A couple of weeks ago Outdoor Photographer Magazine issued a call for potential cover photos. Always up for a challenge, I first created a quick set on Flickr of vertical landscape shots to sort through. There were some good candidates, but I really wanted this, so I decided to keep the cover in mind as I pursued night shots in the Eastern Sierra this week.
My first stop was Mono Lake. I arrived at 9pm, just as the stars were coming out and the Milky Way was starting to peek over the southern horizon. It was the night of the new moon, so with little ambient light to illuminate the foreground, I brought a selection of flashlights to provide light on the tufa rock formations. I used my typical 30 seconds at f/2.8, ISO 6400 dark night exposure, but I added a small amount of fill light. My LEDs were too blue on the light-colored tufa towers, and direct incandescent flashlight beams were too bright and created too much contrast. I was able to resolve this by moving around during each exposure and reflecting light off of nearby tufa towers, and if none were available, even using my face and hands as portable, positionable reflectors. Cup your hand, and the light is even controllable in general directions! I shot a variety of stills and star trail sequences, finishing with the shot above which allows enough room for a magazine title, articles and so on.
So one decent shot down, I moved to the Buttermilks, where I had a North Star star trails shot in mind. I arrived at 2am, but someone was parked there, camping where I was going to shoot! By the time I moved to another campsite, there was no way I was going to get up in 2 hours for sunrise... I slept in!
I was generally headed toward Kings Canyon and Sequoia National Parks, so in the morning I explored 4WD roads and checked current conditions in the Bishop Creek drainage, then moved on. I arrived at the Alabama Hills, again just in time for night shots.
The next morning I woke at my usual 45 minutes before sunrise (4:45am this week), and the clouds were broken but still blocking the sunrise color. Lacking any particular reason to get up, I stayed in my PJs and waited to see how things developed.
A while later shafts of light started illuminating Mt. Whitney. Game on! With no time to change, I just ran around in my PJs, switching lenses to catch a variety of compositions as the light evolved. I caught at least one dramatic but relatively simple composition of Mt. Whitney that should work well for a cover.

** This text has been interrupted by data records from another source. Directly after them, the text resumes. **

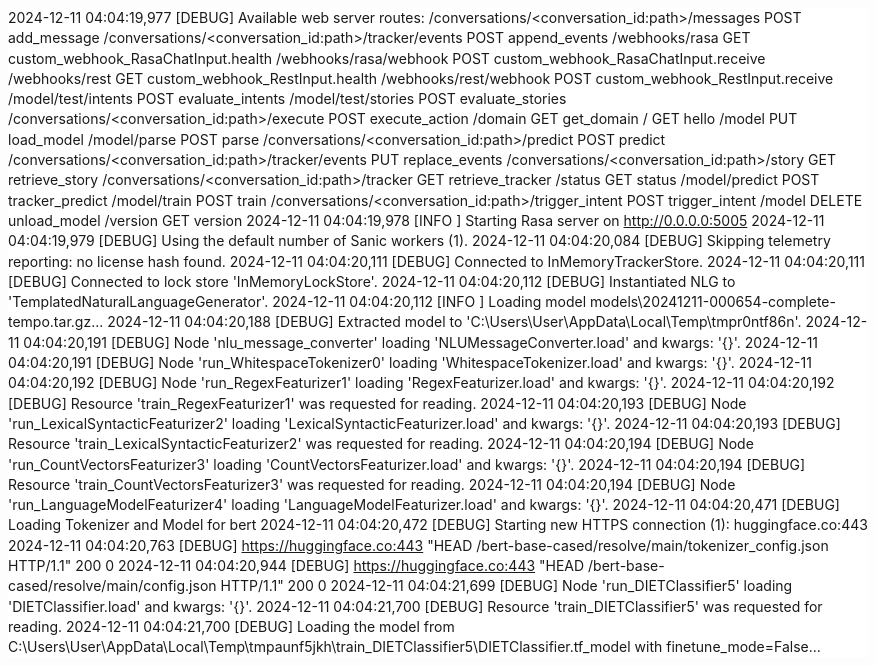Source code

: 2024-12-11 04:04:19,977 [DEBUG]  Available web server routes: 
/conversations/<conversation_id:path>/messages     POST                           add_message
/conversations/<conversation_id:path>/tracker/events POST                           append_events
/webhooks/rasa                                     GET                            custom_webhook_RasaChatInput.health
/webhooks/rasa/webhook                             POST                           custom_webhook_RasaChatInput.receive
/webhooks/rest                                     GET                            custom_webhook_RestInput.health
/webhooks/rest/webhook                             POST                           custom_webhook_RestInput.receive
/model/test/intents                                POST                           evaluate_intents
/model/test/stories                                POST                           evaluate_stories
/conversations/<conversation_id:path>/execute      POST                           execute_action
/domain                                            GET                            get_domain
/                                                  GET                            hello
/model                                             PUT                            load_model
/model/parse                                       POST                           parse
/conversations/<conversation_id:path>/predict      POST                           predict
/conversations/<conversation_id:path>/tracker/events PUT                            replace_events
/conversations/<conversation_id:path>/story        GET                            retrieve_story
/conversations/<conversation_id:path>/tracker      GET                            retrieve_tracker
/status                                            GET                            status
/model/predict                                     POST                           tracker_predict
/model/train                                       POST                           train
/conversations/<conversation_id:path>/trigger_intent POST                           trigger_intent
/model                                             DELETE                         unload_model
/version                                           GET                            version
2024-12-11 04:04:19,978 [INFO ]  Starting Rasa server on http://0.0.0.0:5005
2024-12-11 04:04:19,979 [DEBUG]  Using the default number of Sanic workers (1).
2024-12-11 04:04:20,084 [DEBUG]  Skipping telemetry reporting: no license hash found.
2024-12-11 04:04:20,111 [DEBUG]  Connected to InMemoryTrackerStore.
2024-12-11 04:04:20,111 [DEBUG]  Connected to lock store 'InMemoryLockStore'.
2024-12-11 04:04:20,112 [DEBUG]  Instantiated NLG to 'TemplatedNaturalLanguageGenerator'.
2024-12-11 04:04:20,112 [INFO ]  Loading model models\20241211-000654-complete-tempo.tar.gz...
2024-12-11 04:04:20,188 [DEBUG]  Extracted model to 'C:\Users\User\AppData\Local\Temp\tmpr0ntf86n'.
2024-12-11 04:04:20,191 [DEBUG]  Node 'nlu_message_converter' loading 'NLUMessageConverter.load' and kwargs: '{}'.
2024-12-11 04:04:20,191 [DEBUG]  Node 'run_WhitespaceTokenizer0' loading 'WhitespaceTokenizer.load' and kwargs: '{}'.
2024-12-11 04:04:20,192 [DEBUG]  Node 'run_RegexFeaturizer1' loading 'RegexFeaturizer.load' and kwargs: '{}'.
2024-12-11 04:04:20,192 [DEBUG]  Resource 'train_RegexFeaturizer1' was requested for reading.
2024-12-11 04:04:20,193 [DEBUG]  Node 'run_LexicalSyntacticFeaturizer2' loading 'LexicalSyntacticFeaturizer.load' and kwargs: '{}'.
2024-12-11 04:04:20,193 [DEBUG]  Resource 'train_LexicalSyntacticFeaturizer2' was requested for reading.
2024-12-11 04:04:20,194 [DEBUG]  Node 'run_CountVectorsFeaturizer3' loading 'CountVectorsFeaturizer.load' and kwargs: '{}'.
2024-12-11 04:04:20,194 [DEBUG]  Resource 'train_CountVectorsFeaturizer3' was requested for reading.
2024-12-11 04:04:20,194 [DEBUG]  Node 'run_LanguageModelFeaturizer4' loading 'LanguageModelFeaturizer.load' and kwargs: '{}'.
2024-12-11 04:04:20,471 [DEBUG]  Loading Tokenizer and Model for bert
2024-12-11 04:04:20,472 [DEBUG]  Starting new HTTPS connection (1): huggingface.co:443
2024-12-11 04:04:20,763 [DEBUG]  https://huggingface.co:443 "HEAD /bert-base-cased/resolve/main/tokenizer_config.json HTTP/1.1" 200 0
2024-12-11 04:04:20,944 [DEBUG]  https://huggingface.co:443 "HEAD /bert-base-cased/resolve/main/config.json HTTP/1.1" 200 0
2024-12-11 04:04:21,699 [DEBUG]  Node 'run_DIETClassifier5' loading 'DIETClassifier.load' and kwargs: '{}'.
2024-12-11 04:04:21,700 [DEBUG]  Resource 'train_DIETClassifier5' was requested for reading.
2024-12-11 04:04:21,700 [DEBUG]  Loading the model from C:\Users\User\AppData\Local\Temp\tmpaunf5jkh\train_DIETClassifier5\DIETClassifier.tf_model with finetune_mode=False...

Even with the bust the night before, I felt that I had two solid contenders in two days... a decent start.
That night the wind was howling. I literally turned on my lights at one point to see whether someone was rocking the vehicle back and forth as some sort of joke. My SUV was getting sandblasted, and my lenses would too... no shooting tonight.
The next day I took shelter in a coffee shop and went back out in time for another nocturnal adventure. Just as I was approaching a railroad crossing, a train stopped across the road! Google Earth confirmed no reasonable detours. I'd wait, maybe sleep, until the train moved.
Two hours later, it creaked and groaned out of the way, and I was back in business. I shot some moonset shots and started a star trails sequence.
I went to the other side of the car to set my alarm for sunrise, to avoid having light pollution in my shot. I heard something in the gravel on the side with my camera, so I walked around the back to see what was up. I nearly tripped over an animal, which startled and ran, which startled me nearly out of my shoes. I turned on a light, but never saw what it was... judging by the noise, probably a fox or small coyote.
As i started the timelapse I had seen the moon's light shining on some rocks witht he Milky Way overhead, so I headed over to see if they still had any remaining glow on them. They didn't have much if any, but it still made a nice concept, and I could simulate it with light painting. I tried it a few different ways and Bingo! Next candidate on the card.
The Milky Way was really nice, so I decided to leave the camera running all night. It captured 400 frames in the 3+ hours before dawn light washed out the exposure. That yields a whopping 13 seconds of timelapse video: http://www.vimeo.com/24802819
Checking the weather forecast the next day I finally gave up on the idea of going to Kings Canyon. So I returned to the Alabama Hills, but although I arrived as the moon was tucking down behind the Sierra Nevada after midnight, I was too tired from the drive and the cumulative lack of sleep.
On the following nights the moon would be too bright and stay in the sky too late for Milky Way shots. Time to call the night photography quest a wrap! To round out 5 entries, I ended up choosing two from the trip, a recent Yosemite star trails shot, and added two seascapes from my portfolio for variety. Done. On to the next project!